使用 NLTK 搭配 Twitter API 拿取社群資料：以川普的 Twitter資料為例

22 min readOct 14, 2018

本篇使用 NLTK 拿取 Twitter 資料，主要分為三塊：環境設定、如何從 Twitter API 獲取資料（結構化與非結構化）、實作如何獲取川普的 Twitter po 文資料。詳細也可以參考英文版官方文件 Twitter HOWTO。

NLTK 是什麼？尚未安裝 NLTK？

NLTK 全名是 Natural Language Tool Kit，是一套基於 Python 的自然語言處理工具箱。前一系列介紹過 NLTK，安裝方法的傳送門在此：NLTK 初學指南(一)：簡單易上手的自然語言工具箱 — 探索篇。

環境設定

1. 新增 Twitter 應用程式

由於需要從 Twitter 透過 API 拿取資料，第一步需要新增一個專屬的應用程式。透過以下網址( https://apps.twitter.com ) 輸入自己的 Twitter 帳號密碼登入後，便可以找到新增應用程式的畫面。

2. 儲存 API keys 資訊

此步驟為設定呼叫 Twitter API 時的請求端，新增一個資料夾 twitter-files (可自行命名)，將 API key 的資訊儲存在 credentials.txt ，內容包含：

app_key = YOUR CONSUMER KEY  
app_secret = YOUR CONSUMER SECRET  
oauth_token = YOUR ACCESS TOKEN  
oauth_token_secret = YOUR ACCESS TOKEN SECRET

上述輸入 key 的資訊可以在點開你的應用程式後找到，輸入內容不須特別加引號，直接輸在等號右邊的位置即可：

3. 環境變數設定

以我使用的 zsh shell 為例，在 terminal 輸入 open ~/.zshrc 後，即可編輯 zsh 文件，並將這一行貼上即可；若使用 bash，輸入 open ~/.bashrc 即可編輯。

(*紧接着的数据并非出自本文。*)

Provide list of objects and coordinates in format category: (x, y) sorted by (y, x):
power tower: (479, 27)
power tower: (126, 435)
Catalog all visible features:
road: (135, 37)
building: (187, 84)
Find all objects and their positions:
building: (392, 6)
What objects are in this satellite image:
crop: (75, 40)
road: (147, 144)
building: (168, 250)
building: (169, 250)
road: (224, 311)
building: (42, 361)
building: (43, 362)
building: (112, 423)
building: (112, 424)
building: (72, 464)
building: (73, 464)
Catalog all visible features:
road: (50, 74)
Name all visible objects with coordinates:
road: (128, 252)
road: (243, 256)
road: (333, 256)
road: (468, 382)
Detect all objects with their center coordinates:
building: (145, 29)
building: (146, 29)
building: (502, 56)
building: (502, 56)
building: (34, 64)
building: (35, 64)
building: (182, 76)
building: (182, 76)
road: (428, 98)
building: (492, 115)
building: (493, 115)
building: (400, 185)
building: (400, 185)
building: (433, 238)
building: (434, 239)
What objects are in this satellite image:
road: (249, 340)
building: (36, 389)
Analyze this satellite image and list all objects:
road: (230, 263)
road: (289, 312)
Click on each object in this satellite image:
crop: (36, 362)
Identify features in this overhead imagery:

export TWITTER='/path/to/your/twitter-files'  # 輸入前述 twitter-files 資料夾位置

如果執行的時候出現以下 error：

Supply a value to the ‘subdir’ parameter or set the TWITTER environment variable.

是因為 shell 文件設定的東西還沒更新讓 jupyter notebook 知道，只需要重啟 jupyter notebook，再用 %env 查看：有出現以下就是成功了！

‘TWITTER’: ‘/Users/youngmihuang/twitter-files’ # twitter-files 位置

4. 安裝 twython

twython 是一個第三方的API，主要是 Python 對 Twitter API 的封裝，後面介紹的 NLTK twitter package 主要會依賴於此，關係示意如下：

使用 pip install twython 或 easy_install twython 安裝 twython 後，即可開始準備使用 NLTK 實作呼叫 Twitter API 囉。

如何獲取 Twitter 資料

透過 nltk.twitter 獲取的資料流，僅佔所有公開 tweets 的 1%，語言以及內容都是隨機的，也就是說，每次執行獲取的資料都是不同的。

1. 搜尋 tweets 包含特定字詞

tw.tweets( keywords =['word1, word2, word3, …'] )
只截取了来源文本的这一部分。